I live in a world dominated by poo.
If you're new to The Gravel Farm, don't worry. You haven't accidentally stumbled upon a blog dedicated to the arguable delights of coprophilia*.
I have a baby:
A hairy one.
We shall call her "Bonobo".
Now, I don't particularly want to write a blog about babies, because there are lots of specialist blogs dedicated to the hormonally challenged which are far better at depicting cutesie sprog pics and gushing prose about Juniors every move, but at the moment it's all I know.
So forgive the momentary lapse into goo territory.
There are only a few things babies are good at:
Crying. Doing an impression of a tortoise on it's back. Slow blinking. Weeing like tiny racehorses. Grabbing their own eyes. Hiccuping.
They are very good at poo.
You get obsessed with the stuff.
Is it there? Is there enough of it? Is there too much? It's black! Is it supposed to be black? Is it black enough? Is it too black? It's green! Is it supposed to be green? Is it green enough? Is it too green? It's yellow! Is it supposed to be yellow? Is it yellow enough? Is it too yellow?
You get the drift.
This is the second time I've been through this and, although I'm definitely a bit more relaxed about it now, I still worry.

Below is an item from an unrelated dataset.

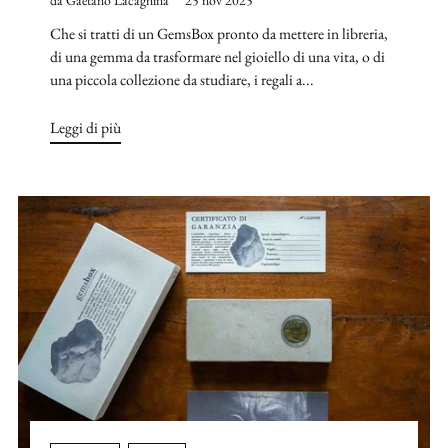
Che si tratti di un GemsBox pronto da mettere in libreria,
di una gemma da trasformare nel gioiello di una vita, o di
una piccola collezione da studiare, i regali a...
Leggi di più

My nappy changing skillz are phat, mind.
You start off gritting your teeth and panicking about the tiniest crumb of potential contamination, and you end up changing a full nappy with one hand and not putting your doughnut down with the other.
Like I said, skillz.
Of course, the other thing babies are good at is making your chest swell and your emotions run high, so you're happy to stare at them like a soppy hawk for no reason at all and run to attend to their every need.
Conniving little critters.
*If you were looking for such a site can I direct you to this purveyor of specialist hot tubs. No need to thank me. Each to their own. I'm not one to judge. Mind if we don't shake?